What to do: Only one span of the listing below should come back. It runs from the line with "次の間との境の欄間には、菊桐紋を透かした桐板が" through the line with "り、縁の床に六角形断面の栗材や、", and each of its lines must be reproduced exactly.

Available records:
-------------------------

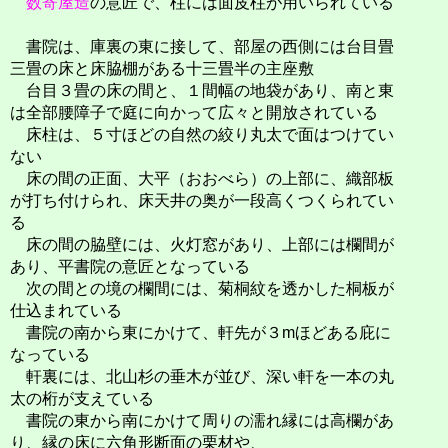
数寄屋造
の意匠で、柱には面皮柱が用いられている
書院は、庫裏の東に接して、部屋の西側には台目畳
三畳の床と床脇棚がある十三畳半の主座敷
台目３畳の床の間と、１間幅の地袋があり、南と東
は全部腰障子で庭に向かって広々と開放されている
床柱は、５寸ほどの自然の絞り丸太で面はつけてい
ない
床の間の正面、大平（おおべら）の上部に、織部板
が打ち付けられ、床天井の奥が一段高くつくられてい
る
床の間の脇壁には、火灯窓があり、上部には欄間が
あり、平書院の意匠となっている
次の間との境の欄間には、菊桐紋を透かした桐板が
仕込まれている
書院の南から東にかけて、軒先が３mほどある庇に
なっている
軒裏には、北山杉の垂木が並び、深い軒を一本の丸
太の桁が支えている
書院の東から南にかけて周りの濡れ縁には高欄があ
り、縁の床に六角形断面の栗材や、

-------------------------

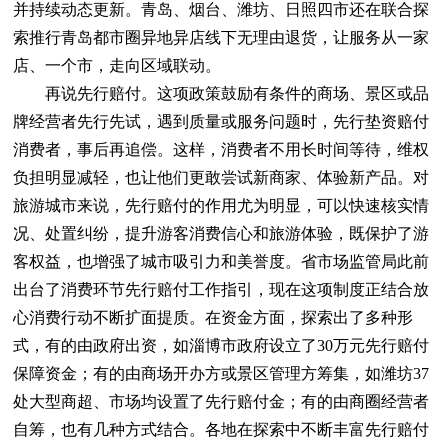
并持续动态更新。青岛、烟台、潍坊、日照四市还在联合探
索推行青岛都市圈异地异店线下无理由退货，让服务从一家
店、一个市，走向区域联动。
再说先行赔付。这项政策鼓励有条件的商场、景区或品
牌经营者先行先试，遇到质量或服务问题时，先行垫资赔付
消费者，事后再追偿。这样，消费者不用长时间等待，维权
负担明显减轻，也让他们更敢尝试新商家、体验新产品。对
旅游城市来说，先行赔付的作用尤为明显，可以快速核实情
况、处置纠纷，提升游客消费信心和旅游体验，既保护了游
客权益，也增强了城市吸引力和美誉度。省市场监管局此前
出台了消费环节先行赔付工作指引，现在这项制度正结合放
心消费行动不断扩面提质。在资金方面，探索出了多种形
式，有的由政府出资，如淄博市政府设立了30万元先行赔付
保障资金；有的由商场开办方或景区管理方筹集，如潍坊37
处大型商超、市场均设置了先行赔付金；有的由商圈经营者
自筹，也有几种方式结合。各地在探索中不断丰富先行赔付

-------------------------

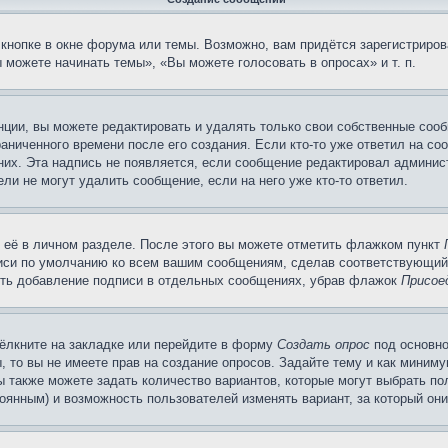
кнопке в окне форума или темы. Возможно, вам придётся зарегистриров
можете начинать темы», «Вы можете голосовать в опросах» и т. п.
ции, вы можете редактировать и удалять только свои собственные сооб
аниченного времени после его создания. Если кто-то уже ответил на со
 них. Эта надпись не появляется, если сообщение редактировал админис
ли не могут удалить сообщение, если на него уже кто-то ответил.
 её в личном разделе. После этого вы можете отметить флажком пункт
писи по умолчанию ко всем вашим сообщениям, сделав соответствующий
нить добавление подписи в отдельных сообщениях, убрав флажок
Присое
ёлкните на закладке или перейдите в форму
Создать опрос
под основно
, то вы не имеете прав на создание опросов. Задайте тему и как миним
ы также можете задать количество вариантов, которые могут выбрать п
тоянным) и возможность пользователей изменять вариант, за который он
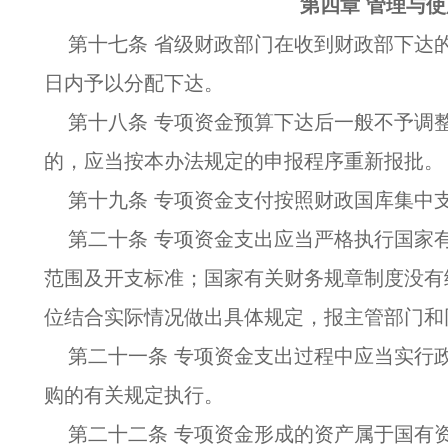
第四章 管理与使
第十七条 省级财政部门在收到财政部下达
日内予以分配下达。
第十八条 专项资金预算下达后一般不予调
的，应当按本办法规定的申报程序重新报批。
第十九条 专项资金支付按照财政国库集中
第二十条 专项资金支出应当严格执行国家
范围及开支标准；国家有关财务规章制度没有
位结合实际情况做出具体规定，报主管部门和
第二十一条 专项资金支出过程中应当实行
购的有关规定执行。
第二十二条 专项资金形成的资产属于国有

-------------------------

Result:
次の間との境の欄間には、菊桐紋を透かした桐板が
仕込まれている
書院の南から東にかけて、軒先が３mほどある庇に
なっている
軒裏には、北山杉の垂木が並び、深い軒を一本の丸
太の桁が支えている
書院の東から南にかけて周りの濡れ縁には高欄があ
り、縁の床に六角形断面の栗材や、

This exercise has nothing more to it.